News (USA)

Broward County schools first in U.S. to recognize LGBT history month

Broward County schools first in U.S. to recognize LGBT history month

FORT LAUDERDALE, Fla. — Broward County School Board members on Wednesday unanimously passed a formal resolution recognizing LGBT History Month, making the school system the first in the nation to officially recognize LGBT History Month, which takes place every October.

The board’s resolution does not set any specific curriculum for teachers but will allow them to craft academic lessons of LGBT history that “may have been overlooked up until now.”

“Administrators, teachers, staff, parents and students are encouraged to take part in LGBT History Month in any way that is most positive and uplifting to their schools and communities,” the resolution states. “And to coordinate efforts to highlight exemplary role models from the LGBT community.”

During the public forum prior to the final vote, emotions ran high as students and community leaders spoke. Hollywood Hills High School senior Leo Washington told the board:

“I’m 18 and African-American,” he said. “All we want is to recognize them for who they are so we can recognize ourselves for who we are. That’s what I want for every student in every school.”

Washington said he knows of at least 30 people in his school who are LGBT but afraid to come out as such, not even in their own homes.

“There’s a lot of people out there that come to me and tell me they can’t come out,” he said. “It can be really bad.”

Broward County has 1.7M residents and its school system is the sixth-largest in the nation with over 260,000 students.

Michael Rajner, a local LGBT activist and former member of the school system’s diversity committee, noted that Florida’s GOP dominated state legislature has shown little interest in LGBT-rights issues, saying that there is little chance of LGBT history being added to the state’s education curriculum anytime soon.
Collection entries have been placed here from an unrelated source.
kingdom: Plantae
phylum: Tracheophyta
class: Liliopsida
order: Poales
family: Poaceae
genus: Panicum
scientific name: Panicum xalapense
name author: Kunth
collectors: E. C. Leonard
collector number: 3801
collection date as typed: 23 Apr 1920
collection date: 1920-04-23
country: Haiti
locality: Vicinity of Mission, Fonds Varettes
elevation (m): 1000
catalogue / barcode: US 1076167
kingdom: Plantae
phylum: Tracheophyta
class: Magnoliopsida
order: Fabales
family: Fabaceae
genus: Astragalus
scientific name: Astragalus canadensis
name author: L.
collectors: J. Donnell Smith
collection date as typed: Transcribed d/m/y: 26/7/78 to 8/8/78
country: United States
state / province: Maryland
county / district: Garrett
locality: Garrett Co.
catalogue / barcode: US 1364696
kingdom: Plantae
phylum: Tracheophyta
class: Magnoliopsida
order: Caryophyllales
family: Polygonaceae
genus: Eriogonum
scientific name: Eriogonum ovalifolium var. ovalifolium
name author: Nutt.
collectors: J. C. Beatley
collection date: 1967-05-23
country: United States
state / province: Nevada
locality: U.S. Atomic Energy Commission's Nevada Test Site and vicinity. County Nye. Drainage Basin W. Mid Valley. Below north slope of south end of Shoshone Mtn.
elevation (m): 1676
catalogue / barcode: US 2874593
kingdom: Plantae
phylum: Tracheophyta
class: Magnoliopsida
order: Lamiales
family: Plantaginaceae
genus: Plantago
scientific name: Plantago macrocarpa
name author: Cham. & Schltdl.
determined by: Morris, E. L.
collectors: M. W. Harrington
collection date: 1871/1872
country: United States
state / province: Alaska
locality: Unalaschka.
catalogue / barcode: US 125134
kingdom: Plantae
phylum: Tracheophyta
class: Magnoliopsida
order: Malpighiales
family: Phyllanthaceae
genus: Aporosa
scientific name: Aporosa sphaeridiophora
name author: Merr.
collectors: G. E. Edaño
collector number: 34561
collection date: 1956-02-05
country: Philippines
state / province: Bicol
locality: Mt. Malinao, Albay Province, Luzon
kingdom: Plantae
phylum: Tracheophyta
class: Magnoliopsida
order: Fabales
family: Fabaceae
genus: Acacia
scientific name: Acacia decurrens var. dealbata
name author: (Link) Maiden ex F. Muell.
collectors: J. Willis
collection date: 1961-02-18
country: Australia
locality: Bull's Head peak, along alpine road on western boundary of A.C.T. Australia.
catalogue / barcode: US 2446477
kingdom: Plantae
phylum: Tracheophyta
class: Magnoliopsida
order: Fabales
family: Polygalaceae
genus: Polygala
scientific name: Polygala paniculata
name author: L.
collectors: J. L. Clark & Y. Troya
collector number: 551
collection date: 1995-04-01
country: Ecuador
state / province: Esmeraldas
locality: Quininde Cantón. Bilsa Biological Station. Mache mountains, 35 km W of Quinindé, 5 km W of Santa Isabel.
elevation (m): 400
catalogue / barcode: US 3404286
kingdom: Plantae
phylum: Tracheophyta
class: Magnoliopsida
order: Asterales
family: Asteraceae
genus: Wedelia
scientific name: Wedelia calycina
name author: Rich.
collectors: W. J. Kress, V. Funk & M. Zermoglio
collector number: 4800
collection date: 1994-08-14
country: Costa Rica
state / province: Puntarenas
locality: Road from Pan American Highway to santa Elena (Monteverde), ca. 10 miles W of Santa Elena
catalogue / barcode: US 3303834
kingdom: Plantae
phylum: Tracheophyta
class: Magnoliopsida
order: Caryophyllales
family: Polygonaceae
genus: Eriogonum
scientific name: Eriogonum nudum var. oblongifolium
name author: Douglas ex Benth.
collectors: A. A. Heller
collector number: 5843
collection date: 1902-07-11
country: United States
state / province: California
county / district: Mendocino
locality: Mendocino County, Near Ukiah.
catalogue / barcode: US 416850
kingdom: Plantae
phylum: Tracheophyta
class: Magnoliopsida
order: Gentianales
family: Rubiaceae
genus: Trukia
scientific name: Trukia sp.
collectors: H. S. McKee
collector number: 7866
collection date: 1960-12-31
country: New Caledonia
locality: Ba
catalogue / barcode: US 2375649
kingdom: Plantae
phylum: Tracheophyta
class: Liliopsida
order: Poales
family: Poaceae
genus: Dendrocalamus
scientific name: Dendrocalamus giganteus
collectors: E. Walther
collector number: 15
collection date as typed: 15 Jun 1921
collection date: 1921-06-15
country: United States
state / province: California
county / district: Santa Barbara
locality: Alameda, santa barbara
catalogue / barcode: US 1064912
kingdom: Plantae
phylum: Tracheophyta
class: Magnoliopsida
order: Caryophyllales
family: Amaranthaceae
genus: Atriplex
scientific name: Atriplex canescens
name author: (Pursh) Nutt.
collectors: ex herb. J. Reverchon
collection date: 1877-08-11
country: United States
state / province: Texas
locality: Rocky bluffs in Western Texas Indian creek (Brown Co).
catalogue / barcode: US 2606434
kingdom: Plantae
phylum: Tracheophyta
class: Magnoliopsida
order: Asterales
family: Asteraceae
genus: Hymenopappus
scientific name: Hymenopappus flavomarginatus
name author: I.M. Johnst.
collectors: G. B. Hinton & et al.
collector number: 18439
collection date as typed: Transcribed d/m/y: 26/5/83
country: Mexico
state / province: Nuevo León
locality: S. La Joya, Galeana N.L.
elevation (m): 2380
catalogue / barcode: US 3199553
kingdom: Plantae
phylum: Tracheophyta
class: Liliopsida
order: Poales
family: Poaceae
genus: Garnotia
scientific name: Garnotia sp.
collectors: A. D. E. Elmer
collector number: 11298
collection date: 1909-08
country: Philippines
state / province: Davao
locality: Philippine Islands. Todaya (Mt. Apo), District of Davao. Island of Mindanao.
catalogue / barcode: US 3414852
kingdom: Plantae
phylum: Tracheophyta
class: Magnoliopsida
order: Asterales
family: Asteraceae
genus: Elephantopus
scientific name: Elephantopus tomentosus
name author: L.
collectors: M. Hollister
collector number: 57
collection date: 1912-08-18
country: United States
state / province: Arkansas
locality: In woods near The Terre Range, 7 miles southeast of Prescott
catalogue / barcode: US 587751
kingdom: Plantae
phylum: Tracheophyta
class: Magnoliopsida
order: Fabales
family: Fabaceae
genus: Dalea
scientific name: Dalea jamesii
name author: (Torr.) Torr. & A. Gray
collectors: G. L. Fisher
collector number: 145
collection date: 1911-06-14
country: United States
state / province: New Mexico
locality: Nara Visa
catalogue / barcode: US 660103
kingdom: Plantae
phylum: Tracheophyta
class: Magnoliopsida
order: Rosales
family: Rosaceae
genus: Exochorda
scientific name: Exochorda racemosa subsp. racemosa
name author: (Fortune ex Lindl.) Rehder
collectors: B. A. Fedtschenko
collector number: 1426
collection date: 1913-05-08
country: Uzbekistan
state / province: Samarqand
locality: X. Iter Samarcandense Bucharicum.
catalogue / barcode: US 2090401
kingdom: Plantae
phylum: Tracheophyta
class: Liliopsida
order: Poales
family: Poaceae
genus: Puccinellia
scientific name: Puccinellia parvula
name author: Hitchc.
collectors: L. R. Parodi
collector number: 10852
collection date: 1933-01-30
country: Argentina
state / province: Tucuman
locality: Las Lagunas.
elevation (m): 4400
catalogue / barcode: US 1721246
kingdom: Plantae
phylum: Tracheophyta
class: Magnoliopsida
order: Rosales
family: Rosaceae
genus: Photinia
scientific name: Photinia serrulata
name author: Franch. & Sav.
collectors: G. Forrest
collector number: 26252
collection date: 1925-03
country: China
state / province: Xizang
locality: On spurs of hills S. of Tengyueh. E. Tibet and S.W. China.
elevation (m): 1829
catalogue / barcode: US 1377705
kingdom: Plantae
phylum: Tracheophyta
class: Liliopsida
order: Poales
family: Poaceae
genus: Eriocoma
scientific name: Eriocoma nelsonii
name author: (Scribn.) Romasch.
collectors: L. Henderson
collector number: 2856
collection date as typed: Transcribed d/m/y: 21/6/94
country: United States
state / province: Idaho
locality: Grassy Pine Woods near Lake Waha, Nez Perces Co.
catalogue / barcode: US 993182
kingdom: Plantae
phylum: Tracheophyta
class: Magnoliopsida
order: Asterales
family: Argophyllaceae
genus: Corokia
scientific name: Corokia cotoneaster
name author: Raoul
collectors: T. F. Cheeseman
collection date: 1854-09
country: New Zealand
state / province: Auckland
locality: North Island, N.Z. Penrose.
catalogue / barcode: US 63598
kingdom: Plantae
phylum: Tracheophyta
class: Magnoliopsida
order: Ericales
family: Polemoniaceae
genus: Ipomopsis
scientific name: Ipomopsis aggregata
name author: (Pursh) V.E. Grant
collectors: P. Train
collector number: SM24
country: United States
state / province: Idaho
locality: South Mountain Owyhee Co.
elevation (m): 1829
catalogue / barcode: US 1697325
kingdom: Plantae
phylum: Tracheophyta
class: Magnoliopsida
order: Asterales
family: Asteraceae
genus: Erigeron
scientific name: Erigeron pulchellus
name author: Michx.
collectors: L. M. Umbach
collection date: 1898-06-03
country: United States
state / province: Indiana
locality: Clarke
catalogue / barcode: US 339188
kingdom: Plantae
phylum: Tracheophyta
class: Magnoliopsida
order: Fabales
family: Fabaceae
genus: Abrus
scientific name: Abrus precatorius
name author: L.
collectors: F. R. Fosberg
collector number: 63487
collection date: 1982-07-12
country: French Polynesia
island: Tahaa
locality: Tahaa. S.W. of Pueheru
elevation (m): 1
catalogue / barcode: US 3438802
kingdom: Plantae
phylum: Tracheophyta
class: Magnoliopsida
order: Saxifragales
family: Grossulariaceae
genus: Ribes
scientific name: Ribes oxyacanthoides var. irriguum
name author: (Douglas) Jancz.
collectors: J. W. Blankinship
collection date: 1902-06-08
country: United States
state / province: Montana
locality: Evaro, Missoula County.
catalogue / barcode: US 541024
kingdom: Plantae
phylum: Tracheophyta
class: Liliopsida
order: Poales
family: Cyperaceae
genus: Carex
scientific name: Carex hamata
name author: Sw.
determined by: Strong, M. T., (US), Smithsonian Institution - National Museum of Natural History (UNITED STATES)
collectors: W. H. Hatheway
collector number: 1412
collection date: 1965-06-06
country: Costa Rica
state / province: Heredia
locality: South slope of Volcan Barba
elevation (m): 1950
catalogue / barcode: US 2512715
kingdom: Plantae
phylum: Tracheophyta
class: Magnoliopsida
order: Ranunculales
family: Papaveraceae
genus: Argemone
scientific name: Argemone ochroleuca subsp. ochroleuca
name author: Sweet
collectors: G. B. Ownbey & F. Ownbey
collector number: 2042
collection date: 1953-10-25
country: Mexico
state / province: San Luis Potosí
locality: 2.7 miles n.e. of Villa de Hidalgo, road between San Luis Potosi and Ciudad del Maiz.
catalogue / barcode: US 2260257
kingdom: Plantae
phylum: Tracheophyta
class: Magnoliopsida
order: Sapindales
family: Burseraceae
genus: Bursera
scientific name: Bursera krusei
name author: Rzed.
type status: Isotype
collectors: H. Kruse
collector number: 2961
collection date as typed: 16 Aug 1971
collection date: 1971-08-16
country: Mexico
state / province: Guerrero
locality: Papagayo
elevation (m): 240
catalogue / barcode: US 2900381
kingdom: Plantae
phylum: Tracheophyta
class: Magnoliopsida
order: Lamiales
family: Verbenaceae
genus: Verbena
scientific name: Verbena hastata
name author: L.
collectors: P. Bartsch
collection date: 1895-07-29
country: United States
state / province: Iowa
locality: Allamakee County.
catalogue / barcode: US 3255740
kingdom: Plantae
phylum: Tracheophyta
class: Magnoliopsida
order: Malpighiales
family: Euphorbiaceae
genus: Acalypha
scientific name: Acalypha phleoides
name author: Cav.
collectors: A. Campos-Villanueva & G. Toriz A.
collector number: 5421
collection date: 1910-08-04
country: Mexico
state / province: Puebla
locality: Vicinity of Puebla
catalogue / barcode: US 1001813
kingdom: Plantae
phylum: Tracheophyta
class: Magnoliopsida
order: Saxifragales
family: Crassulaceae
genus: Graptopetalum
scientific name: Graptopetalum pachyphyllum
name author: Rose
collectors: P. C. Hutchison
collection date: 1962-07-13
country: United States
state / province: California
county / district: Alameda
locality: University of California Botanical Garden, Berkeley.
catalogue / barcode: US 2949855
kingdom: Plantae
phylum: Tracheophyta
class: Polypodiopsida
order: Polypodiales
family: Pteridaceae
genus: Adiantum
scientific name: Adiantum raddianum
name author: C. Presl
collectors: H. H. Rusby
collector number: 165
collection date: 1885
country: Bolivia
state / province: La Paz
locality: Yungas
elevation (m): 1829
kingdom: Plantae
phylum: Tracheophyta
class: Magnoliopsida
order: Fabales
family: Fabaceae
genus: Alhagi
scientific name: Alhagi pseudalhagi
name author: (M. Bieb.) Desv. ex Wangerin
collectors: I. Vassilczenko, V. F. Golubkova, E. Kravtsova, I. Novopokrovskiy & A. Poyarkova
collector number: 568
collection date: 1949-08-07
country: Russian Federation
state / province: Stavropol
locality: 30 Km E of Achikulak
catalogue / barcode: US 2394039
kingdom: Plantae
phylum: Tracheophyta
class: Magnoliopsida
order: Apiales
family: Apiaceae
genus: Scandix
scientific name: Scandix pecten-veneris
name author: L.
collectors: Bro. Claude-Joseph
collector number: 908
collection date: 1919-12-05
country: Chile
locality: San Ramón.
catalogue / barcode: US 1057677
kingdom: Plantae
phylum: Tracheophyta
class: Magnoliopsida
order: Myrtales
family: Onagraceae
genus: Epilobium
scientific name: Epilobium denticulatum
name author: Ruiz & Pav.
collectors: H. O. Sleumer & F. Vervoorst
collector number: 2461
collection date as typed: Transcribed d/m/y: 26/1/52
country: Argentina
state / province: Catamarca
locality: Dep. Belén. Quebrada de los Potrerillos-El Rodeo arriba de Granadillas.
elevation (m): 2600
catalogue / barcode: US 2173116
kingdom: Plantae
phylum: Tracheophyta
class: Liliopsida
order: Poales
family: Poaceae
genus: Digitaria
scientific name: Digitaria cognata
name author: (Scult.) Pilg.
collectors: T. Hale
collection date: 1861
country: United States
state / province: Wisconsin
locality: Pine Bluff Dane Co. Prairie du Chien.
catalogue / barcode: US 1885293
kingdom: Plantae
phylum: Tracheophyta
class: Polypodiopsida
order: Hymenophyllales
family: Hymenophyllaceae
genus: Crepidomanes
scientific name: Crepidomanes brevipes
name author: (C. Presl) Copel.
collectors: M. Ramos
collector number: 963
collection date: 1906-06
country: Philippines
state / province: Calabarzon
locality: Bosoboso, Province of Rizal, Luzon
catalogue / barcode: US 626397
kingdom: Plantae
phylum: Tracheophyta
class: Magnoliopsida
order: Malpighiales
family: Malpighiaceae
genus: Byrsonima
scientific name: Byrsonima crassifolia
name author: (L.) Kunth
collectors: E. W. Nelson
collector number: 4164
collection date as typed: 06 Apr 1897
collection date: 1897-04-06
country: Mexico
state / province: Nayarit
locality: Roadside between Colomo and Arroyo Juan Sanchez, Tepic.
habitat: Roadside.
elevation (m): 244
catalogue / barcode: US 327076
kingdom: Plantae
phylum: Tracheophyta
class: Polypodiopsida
He added that LGBT History Month showcases LGBTQ activists, pioneers, who are an important part of American history, and it can also boost the self-esteem of adolescents who may be struggling with their own emerging sexual identities, and who are often the targets of bullying.

“It gives youth a role model to look up to and to realize that they themselves are a wonderful human being, and can be a productive, important member of our society.”

Last year the California legislature passed a law requiring state public schools to include notable LGBT figures and moments in history lessons.